Reinforced lubrication of vegetable oils with graphene additive in tapping ADC12 aluminum alloy

Abstract

This paper studied the effect of graphene additive on the lubricating capacity of vegetable oils. The castor oil, rapeseed oil, and corn oil were chosen as base oils, and ultrasonic agitation was used to prepare the graphene in vegetable oil suspensions with six different mass fractions. These suspensions were utilized as minimum quantity lubrication (MQL) lubricants during the internal tapping process of ADC12 aluminum alloy. Tapping torque and thread surface morphology analyses were applied to evaluate the lubrication performance. The results showed that the pure castor oil MQL achieves the lowest average tapping torque in all the base oils.
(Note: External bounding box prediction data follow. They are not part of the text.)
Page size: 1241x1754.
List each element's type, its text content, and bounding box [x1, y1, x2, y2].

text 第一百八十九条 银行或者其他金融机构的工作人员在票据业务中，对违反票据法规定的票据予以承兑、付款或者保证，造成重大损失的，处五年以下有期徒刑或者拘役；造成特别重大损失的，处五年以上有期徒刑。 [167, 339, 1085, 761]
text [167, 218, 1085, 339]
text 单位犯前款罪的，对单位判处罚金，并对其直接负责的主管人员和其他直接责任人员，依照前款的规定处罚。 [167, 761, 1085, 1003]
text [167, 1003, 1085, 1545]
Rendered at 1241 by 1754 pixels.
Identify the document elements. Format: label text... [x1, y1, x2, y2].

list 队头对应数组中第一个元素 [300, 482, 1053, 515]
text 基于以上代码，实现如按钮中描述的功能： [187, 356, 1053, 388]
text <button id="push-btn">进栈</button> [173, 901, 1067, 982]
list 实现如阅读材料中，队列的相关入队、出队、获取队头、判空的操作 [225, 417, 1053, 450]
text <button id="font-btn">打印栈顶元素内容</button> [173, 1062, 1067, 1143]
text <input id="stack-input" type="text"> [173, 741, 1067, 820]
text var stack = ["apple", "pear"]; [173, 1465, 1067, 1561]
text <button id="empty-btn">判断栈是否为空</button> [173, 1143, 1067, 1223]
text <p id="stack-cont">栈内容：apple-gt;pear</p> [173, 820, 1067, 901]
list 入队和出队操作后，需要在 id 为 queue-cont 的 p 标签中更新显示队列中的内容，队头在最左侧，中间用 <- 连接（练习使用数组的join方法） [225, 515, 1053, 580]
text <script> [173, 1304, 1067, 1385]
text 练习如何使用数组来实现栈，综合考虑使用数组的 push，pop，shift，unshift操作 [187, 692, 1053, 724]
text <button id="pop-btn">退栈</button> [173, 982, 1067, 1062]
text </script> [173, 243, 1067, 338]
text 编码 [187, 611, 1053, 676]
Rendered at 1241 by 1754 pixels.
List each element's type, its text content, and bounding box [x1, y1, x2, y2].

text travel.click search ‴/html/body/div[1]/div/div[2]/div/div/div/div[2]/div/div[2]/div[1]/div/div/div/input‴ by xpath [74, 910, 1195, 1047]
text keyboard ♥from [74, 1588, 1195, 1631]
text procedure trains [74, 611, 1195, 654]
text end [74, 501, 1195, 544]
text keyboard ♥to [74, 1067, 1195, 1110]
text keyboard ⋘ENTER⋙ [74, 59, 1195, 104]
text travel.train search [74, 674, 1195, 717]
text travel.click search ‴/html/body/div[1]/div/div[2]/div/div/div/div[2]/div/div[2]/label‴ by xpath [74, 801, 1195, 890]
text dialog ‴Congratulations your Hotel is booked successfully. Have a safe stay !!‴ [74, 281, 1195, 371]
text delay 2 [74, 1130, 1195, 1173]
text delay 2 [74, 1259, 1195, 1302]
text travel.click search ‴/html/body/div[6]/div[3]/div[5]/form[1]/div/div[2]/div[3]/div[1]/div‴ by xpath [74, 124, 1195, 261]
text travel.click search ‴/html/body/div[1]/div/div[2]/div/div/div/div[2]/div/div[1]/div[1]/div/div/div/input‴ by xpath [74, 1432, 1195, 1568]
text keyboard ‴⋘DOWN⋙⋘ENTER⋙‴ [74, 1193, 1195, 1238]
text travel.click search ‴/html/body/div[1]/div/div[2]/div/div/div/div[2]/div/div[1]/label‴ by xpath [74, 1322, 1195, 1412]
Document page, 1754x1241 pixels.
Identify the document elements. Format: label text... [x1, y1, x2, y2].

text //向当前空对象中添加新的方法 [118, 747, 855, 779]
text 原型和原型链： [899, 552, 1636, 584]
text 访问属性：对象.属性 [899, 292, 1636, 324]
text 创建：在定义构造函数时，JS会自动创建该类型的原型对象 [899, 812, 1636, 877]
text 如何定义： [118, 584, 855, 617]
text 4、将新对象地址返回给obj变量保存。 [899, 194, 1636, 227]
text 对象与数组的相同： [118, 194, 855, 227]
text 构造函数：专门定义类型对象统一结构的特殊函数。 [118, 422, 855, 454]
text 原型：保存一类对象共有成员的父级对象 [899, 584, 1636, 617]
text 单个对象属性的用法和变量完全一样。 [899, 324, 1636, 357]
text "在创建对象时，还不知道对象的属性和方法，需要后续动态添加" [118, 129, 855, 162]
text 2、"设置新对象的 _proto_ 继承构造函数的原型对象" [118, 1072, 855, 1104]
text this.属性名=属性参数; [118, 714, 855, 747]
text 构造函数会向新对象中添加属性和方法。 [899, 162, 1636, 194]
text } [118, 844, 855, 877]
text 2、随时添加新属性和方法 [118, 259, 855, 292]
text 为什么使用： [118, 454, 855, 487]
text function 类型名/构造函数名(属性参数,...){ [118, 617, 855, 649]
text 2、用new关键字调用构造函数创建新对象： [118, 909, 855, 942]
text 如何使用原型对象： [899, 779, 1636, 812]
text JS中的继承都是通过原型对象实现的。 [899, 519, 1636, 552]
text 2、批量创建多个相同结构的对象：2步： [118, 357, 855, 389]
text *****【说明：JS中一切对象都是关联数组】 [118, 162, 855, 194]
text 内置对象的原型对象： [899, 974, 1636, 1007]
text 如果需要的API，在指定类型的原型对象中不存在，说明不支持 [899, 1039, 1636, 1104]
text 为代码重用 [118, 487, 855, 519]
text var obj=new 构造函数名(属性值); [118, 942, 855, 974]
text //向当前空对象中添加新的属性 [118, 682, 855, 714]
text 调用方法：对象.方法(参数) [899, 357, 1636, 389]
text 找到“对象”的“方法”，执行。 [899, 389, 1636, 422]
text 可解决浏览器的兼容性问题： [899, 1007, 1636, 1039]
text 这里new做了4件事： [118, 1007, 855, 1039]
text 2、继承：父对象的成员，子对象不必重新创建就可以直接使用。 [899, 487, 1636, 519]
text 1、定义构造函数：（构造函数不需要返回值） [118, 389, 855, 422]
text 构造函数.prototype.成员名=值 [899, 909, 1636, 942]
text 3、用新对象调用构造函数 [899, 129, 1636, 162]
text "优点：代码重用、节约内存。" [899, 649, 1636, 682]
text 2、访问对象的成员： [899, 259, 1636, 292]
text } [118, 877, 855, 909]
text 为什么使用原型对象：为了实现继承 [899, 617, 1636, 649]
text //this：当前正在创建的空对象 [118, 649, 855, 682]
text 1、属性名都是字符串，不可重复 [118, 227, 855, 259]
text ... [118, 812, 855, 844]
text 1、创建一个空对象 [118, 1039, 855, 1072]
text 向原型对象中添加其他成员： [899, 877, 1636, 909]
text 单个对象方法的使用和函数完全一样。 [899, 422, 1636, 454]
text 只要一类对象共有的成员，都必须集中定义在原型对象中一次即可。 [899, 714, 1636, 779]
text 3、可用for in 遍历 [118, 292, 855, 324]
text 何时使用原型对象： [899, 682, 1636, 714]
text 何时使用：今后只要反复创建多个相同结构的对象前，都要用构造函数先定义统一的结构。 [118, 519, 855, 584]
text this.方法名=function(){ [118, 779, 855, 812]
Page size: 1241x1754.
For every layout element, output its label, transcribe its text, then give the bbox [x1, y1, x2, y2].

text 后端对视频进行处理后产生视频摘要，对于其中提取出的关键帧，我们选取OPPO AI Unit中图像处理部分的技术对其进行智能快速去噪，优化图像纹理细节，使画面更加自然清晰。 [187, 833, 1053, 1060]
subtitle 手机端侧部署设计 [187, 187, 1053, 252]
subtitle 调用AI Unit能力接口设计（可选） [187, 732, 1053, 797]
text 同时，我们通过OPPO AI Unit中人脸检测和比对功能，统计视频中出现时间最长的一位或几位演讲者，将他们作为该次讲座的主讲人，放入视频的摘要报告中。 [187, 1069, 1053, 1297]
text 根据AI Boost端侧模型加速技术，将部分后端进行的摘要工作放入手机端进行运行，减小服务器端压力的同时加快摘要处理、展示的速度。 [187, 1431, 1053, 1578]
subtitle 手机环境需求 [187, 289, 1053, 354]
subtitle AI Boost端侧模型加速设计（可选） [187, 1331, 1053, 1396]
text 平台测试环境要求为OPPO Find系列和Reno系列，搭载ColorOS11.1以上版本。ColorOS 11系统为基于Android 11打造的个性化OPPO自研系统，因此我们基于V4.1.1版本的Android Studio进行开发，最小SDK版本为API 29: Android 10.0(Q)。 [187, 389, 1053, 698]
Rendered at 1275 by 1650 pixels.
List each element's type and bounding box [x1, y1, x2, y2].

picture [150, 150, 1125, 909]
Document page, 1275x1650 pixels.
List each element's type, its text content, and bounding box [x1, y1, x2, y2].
Meanwhile, the use of graphene additive can significantly reduce the tapping torque, and this torque reduction shows a nonlinear relationship with the graphene mass fraction. As an overall trend, the 0.5% mass fraction is the optimum concentration, which decreased the average torque by 0.64 Nm (11.4%), 1.6 Nm (16.4%), and 1.7 Nm (17.7%) compared with pure castor oil, rapeseed oil, and corn oil, respectively. Moreover, the scratching defects on the thread surface were obviously reduced with the application of graphene additive. This torque-reducing and anti-wear effect could be related with the graphene-related friction films formed on the metal surfaces. The research verified that the vegetable oil-based graphene suspension can be used as a substitute for the conventional mineral oil-based metalworking fluids.